Exercise details:
Taking the line containing "0 （1：5,000） 200m" as the first and the last line of the entries as the end, reproduce every line between them exactly, including both.

[Data extracted from a collection]

□ □ □ □ □

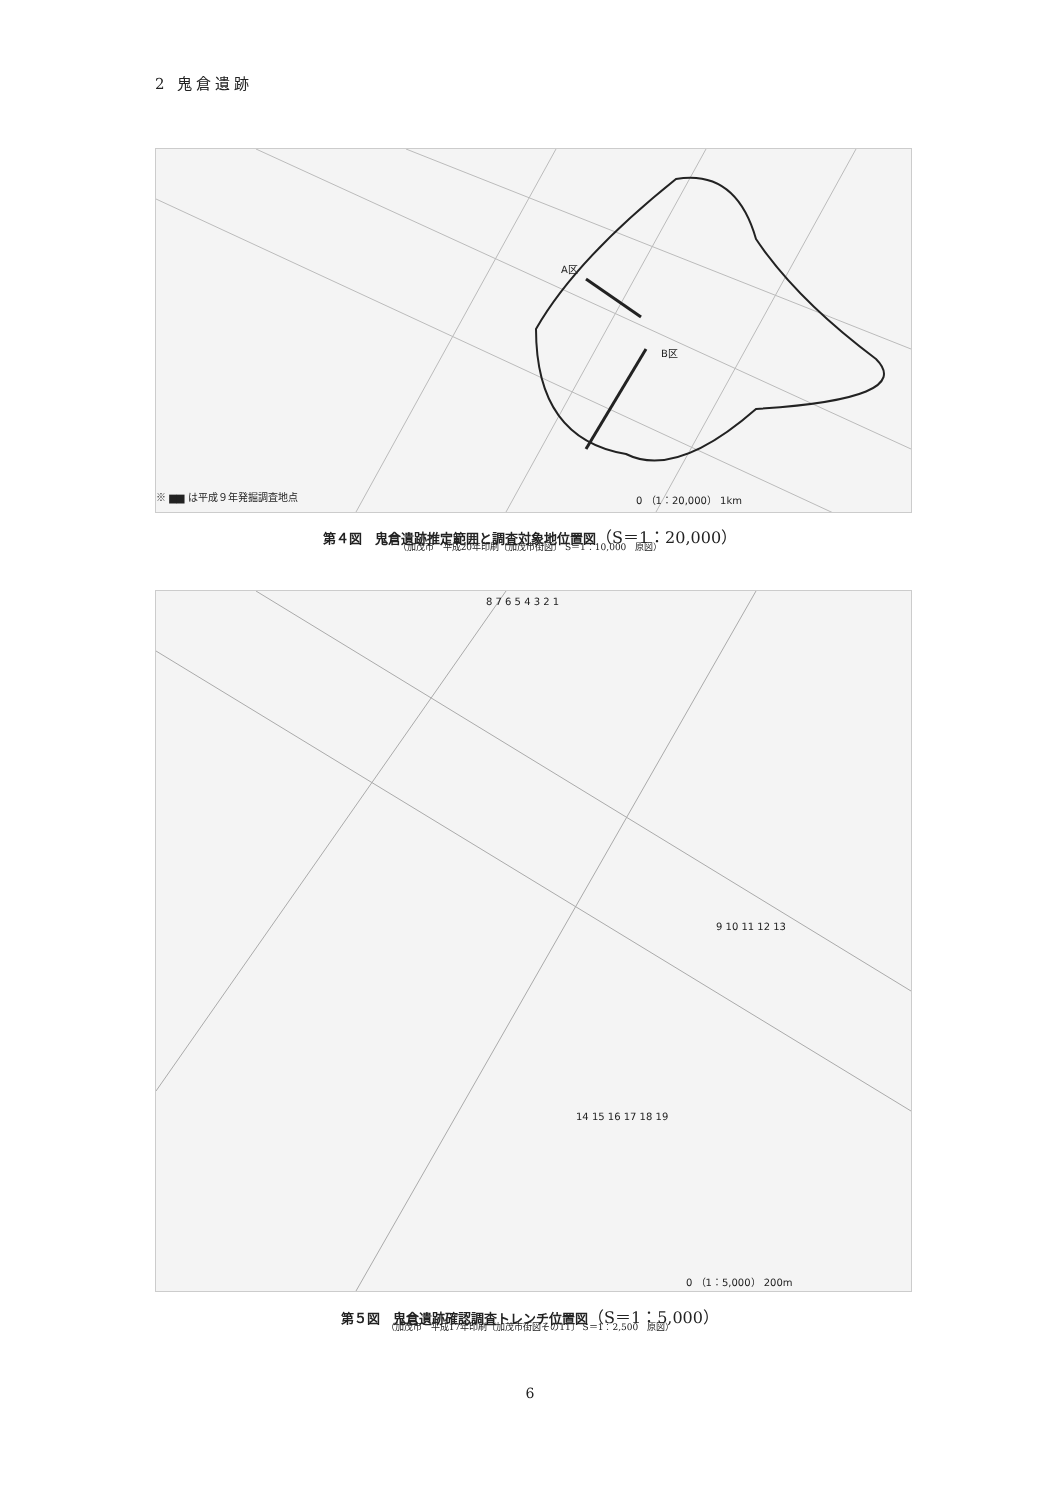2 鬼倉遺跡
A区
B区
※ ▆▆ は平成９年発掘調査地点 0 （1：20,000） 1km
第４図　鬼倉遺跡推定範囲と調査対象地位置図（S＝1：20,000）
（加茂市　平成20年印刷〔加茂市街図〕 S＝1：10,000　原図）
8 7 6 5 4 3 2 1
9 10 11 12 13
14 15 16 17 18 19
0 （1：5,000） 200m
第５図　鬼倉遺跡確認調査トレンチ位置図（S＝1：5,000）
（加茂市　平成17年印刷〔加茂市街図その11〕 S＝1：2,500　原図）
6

□ □ □ □ □

Answer section:
0 （1：5,000） 200m
第５図　鬼倉遺跡確認調査トレンチ位置図（S＝1：5,000）
（加茂市　平成17年印刷〔加茂市街図その11〕 S＝1：2,500　原図）
6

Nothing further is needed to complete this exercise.